Dataset records:
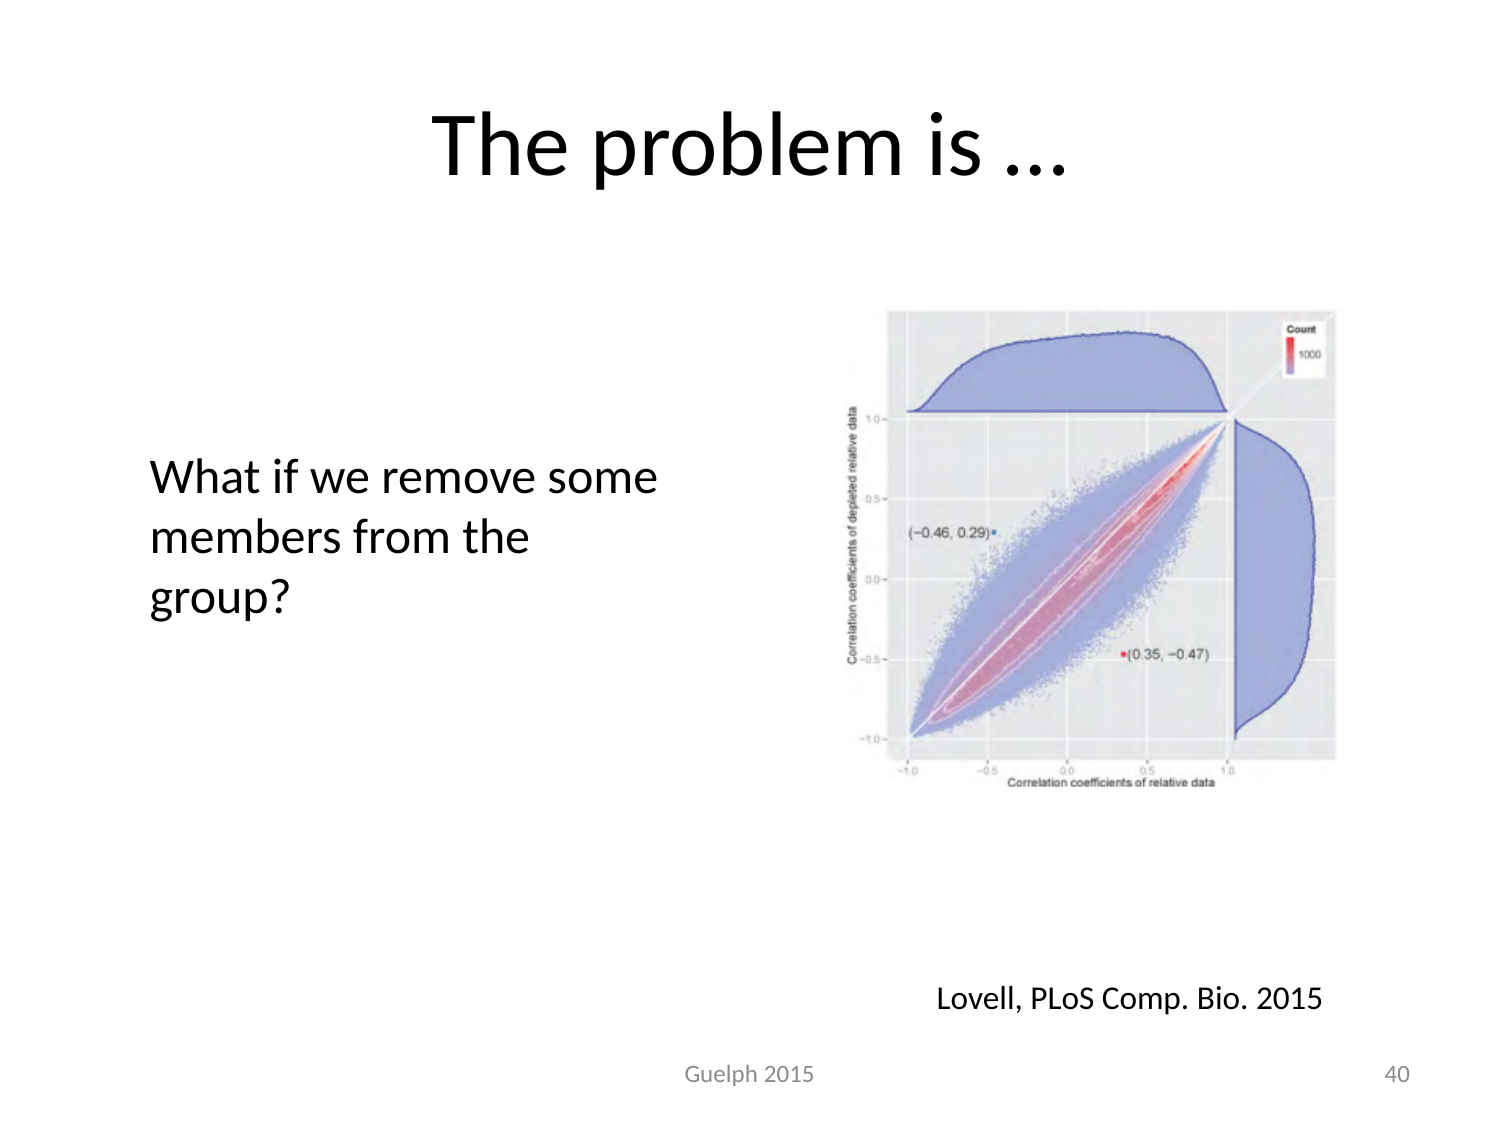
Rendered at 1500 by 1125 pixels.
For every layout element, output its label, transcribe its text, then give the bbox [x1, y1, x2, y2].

title The problem is … [75, 45, 1425, 233]
slide_number 40 [1074, 1042, 1425, 1103]
text_box What if we remove some members from the group? [134, 436, 694, 632]
text_box Lovell, PLoS Comp. Bio. 2015 [921, 968, 1339, 1024]
footer Guelph 2015 [512, 1042, 988, 1103]
picture [843, 301, 1346, 788]
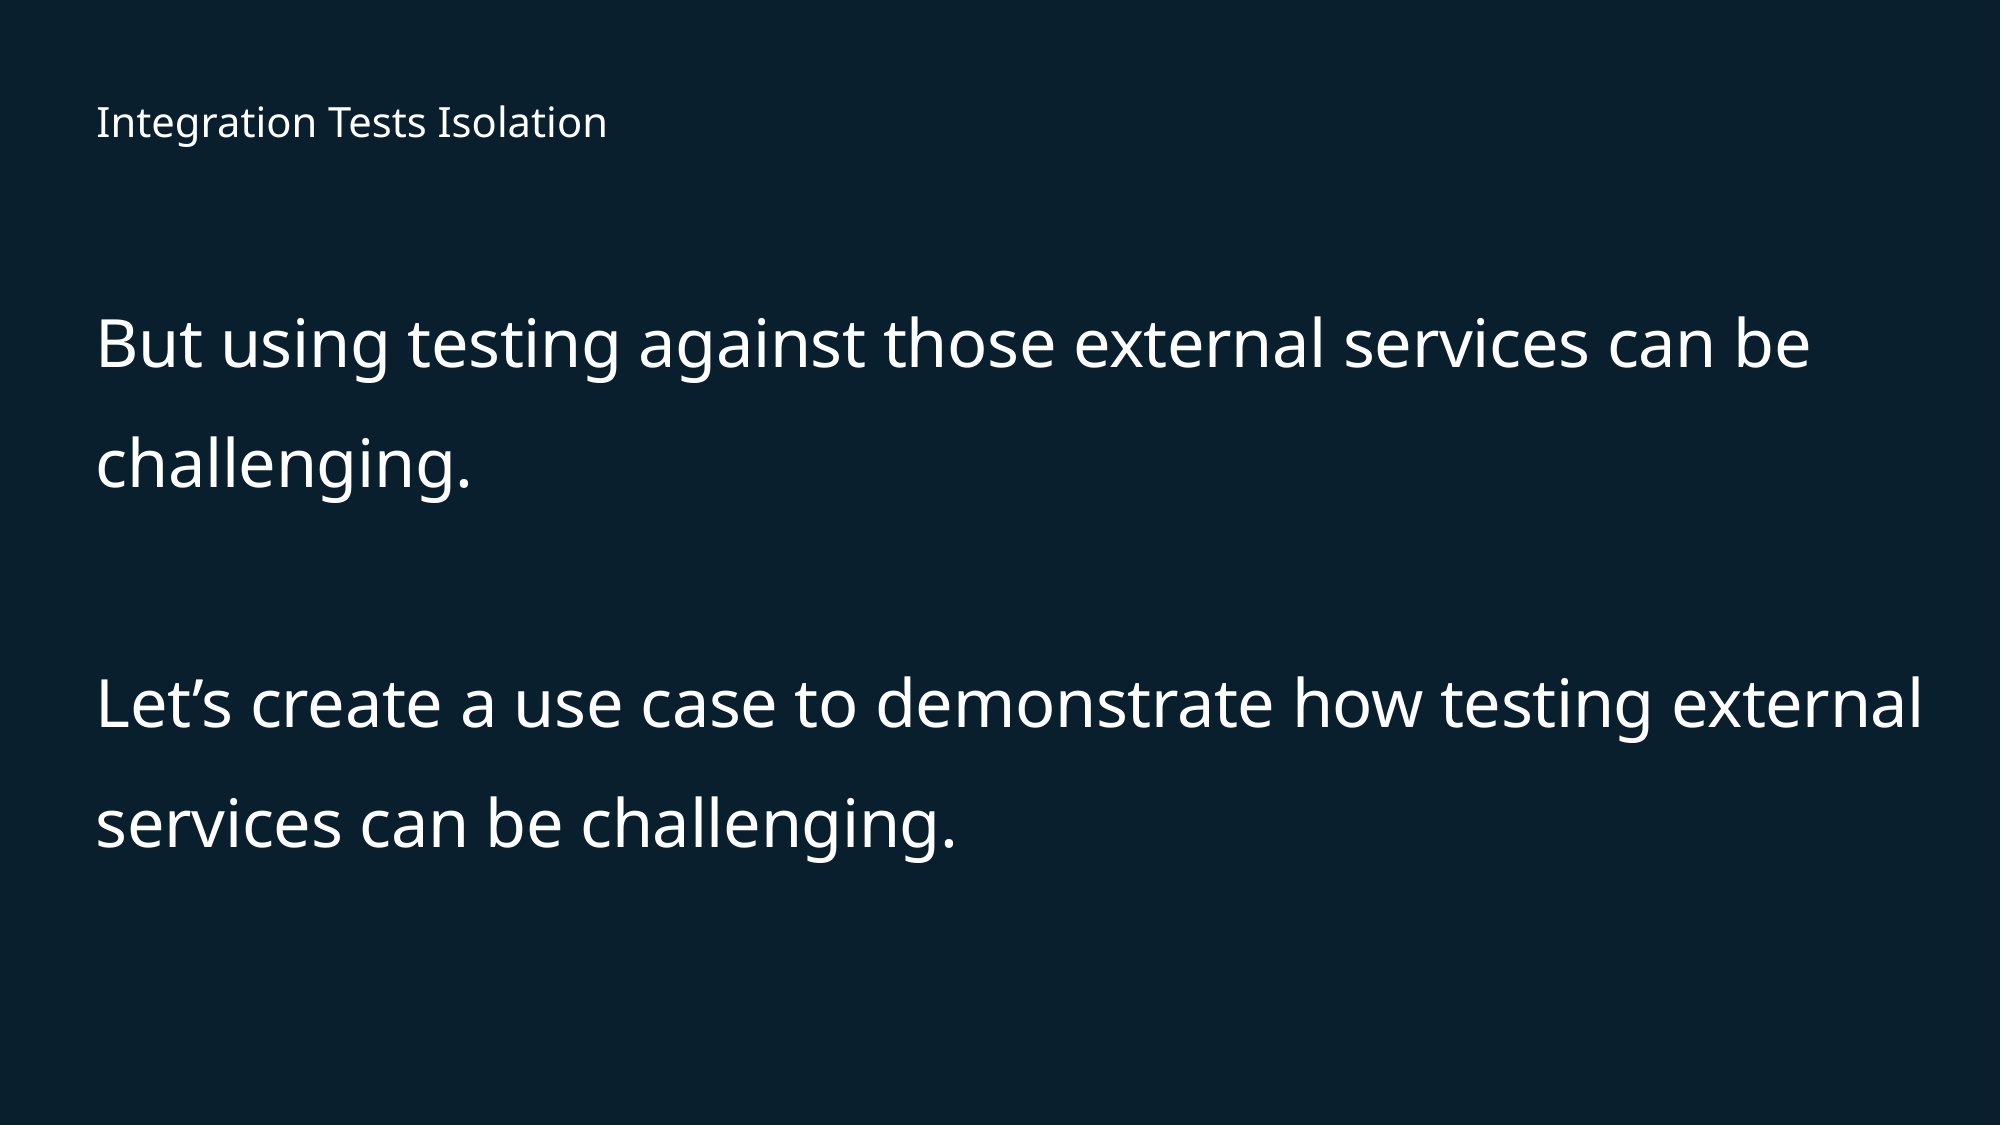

## Problem requirements
Your answer must be an exact copy of the records above, with no pictures included.

## Result
Rendered at 1500 by 1125 pixels.
For every layout element, output its label, transcribe its text, then give the bbox [x1, y1, x2, y2].

title The problem is … [75, 45, 1425, 233]
slide_number 40 [1074, 1042, 1425, 1103]
text_box What if we remove some members from the group? [134, 436, 694, 632]
text_box Lovell, PLoS Comp. Bio. 2015 [921, 968, 1339, 1024]
footer Guelph 2015 [512, 1042, 988, 1103]
picture [843, 301, 1346, 788]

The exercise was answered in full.